Hoe zouden wij niet aanstonds, bij 't horen van deze gelijke­nis, denken aan Onze Goede Herder, Jezus-Christus, onze God van 't Nieuw Verbond? Kan een schaapke, al doolde het nog zo lang, al was het nog zo zwak, wantrouwig en klein­moedig zijn tegenover zulk een Herder?

Doch, broeder, 't Evangelie komt aanstonds de les, die we uit 't Epistel trokken, aanvullen: vertrouwen, ja, dat moeten we, grenzeloos... doch niet vermetel. Leerde de catechismus ons niet, dat het een zonde is tegen de H. Geest, zich op Gods barmhartigheid zonder deugden te beroemen? Ons vertrouwen moet de gepaard gaan met goede werken. Wie onder ons zal zalig worden, wie integendeel zal verloren gaan? Zie, de Rechter, Jezus-Christus, zetelt op zijn wolkentroon, vol majesteit. Vóór Hem staan alle volkeren vergaderd. Zijn vonnis zal ze scheiden in twee kampen. Dit vonnis ligt besloten in twee woor­den: Komt - Gaat weg ! Ik had honger in mijn hongerige ar­men, en gij hebt Mij gespijzigd. Wat ge aan hen deedt, dat hebt ge aan Mij gedaan. Komt ! ... Ik had honger in mijn uitgehon­gerde armen, en gij hebt Mij verstoten. Wat ge aan hen gewei­gerd hebt, dat hebt ge aan Mij geweigerd. Gaat weg! En nu volgt de onherroepelijke splitsing: de laatsten, de egoïsten, de onbarmhartigen, zullen gaan in de eeuwige straf; maar de barm­hartigen, in het eeuwig leven.

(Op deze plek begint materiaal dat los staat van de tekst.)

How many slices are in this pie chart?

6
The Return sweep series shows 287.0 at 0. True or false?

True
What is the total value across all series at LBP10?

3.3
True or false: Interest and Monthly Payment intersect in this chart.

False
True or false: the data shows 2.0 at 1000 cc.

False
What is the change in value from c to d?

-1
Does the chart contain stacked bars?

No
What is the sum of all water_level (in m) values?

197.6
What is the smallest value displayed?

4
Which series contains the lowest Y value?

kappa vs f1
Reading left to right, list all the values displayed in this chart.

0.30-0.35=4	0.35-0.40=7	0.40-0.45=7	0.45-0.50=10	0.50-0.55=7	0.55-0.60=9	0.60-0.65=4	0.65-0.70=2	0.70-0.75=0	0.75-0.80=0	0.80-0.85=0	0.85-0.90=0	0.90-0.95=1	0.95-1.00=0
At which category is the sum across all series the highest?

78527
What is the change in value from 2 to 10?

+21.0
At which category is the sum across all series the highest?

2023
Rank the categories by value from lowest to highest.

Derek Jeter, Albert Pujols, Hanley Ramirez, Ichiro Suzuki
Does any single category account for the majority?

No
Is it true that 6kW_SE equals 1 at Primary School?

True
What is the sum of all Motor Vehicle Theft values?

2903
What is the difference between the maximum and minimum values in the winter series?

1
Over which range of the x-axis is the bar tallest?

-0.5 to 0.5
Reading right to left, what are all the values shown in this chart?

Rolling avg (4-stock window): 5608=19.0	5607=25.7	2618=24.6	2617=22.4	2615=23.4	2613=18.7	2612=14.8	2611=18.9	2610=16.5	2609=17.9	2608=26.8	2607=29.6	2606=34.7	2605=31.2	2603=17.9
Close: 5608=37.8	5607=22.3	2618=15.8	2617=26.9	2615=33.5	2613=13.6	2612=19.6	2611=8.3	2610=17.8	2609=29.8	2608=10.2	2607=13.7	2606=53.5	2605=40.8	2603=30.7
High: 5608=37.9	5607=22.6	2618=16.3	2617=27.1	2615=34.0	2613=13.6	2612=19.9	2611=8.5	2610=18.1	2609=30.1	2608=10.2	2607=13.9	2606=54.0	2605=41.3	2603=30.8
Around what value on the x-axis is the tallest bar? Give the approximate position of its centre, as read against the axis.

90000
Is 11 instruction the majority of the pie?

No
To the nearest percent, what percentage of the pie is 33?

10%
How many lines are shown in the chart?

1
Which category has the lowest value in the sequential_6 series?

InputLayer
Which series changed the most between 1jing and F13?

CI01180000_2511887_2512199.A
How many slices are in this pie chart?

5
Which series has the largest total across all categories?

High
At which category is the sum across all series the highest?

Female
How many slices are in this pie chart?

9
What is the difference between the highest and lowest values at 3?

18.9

Eén van die twee woorden zal ook op mij vallen, ofwel Kom, ofwel Ga, volgens dat ik al dan niet werken van barmhartig­heid zal verricht hebben.

II. Gevoelens en smekingen.

Gevoelens: Mijn broeder, dat uiterste vraagteken: wat zal mijn vonnis zijn, vervult ons met vreze. Laten we nu in onze ziel een groot vertrouwen opwekken, samen met de Kerk:

Heer, ik verhef mijn blikken tot U in de hemel, en houd ze gevestigd op uw handen, op uw werken zo vol barmhar­tigheid (Intr.).

Heer, wilt Gij, van uw kant, uw blikken laten vallen op mij en op mijn betrouwvol smeken (Grad.).

Heer, ik open mijn ogen en vestig ze op U: verlicht mijn verstand en leer mij uw wil kennen (Offert.).

Heer, ik vertrouw, dat ik eens moge horen: Kom. Daarom wil ik U zien, en U bijstaan in uw armen en noodlijdenden (Comm.).

Smeking. Verleen mij, o God, ik vraag het U door Jezus­ Christus die we U offeren in deze mis, “hemelse gedachten” (Coll.), zuivering van mijn zonden (Secr.) goddelijke smaak en levensvernieuwing door de H. Eucharistie (Postc.).

Besluit.

Eén gedacht wil ik mededragen, de dag door: God is mijn Goede Herder; ik vertrouw op Hem;

Eén voornemen: ik wil vandaag om mijn zalig eindvonnis te verzekeren minstens één werk van barmhartigheid doen aan Onze Lieve Heer in zijn lijdende ledematen.

Vasten is bidden, boete doen en werken van barmhartig­heid verrichten.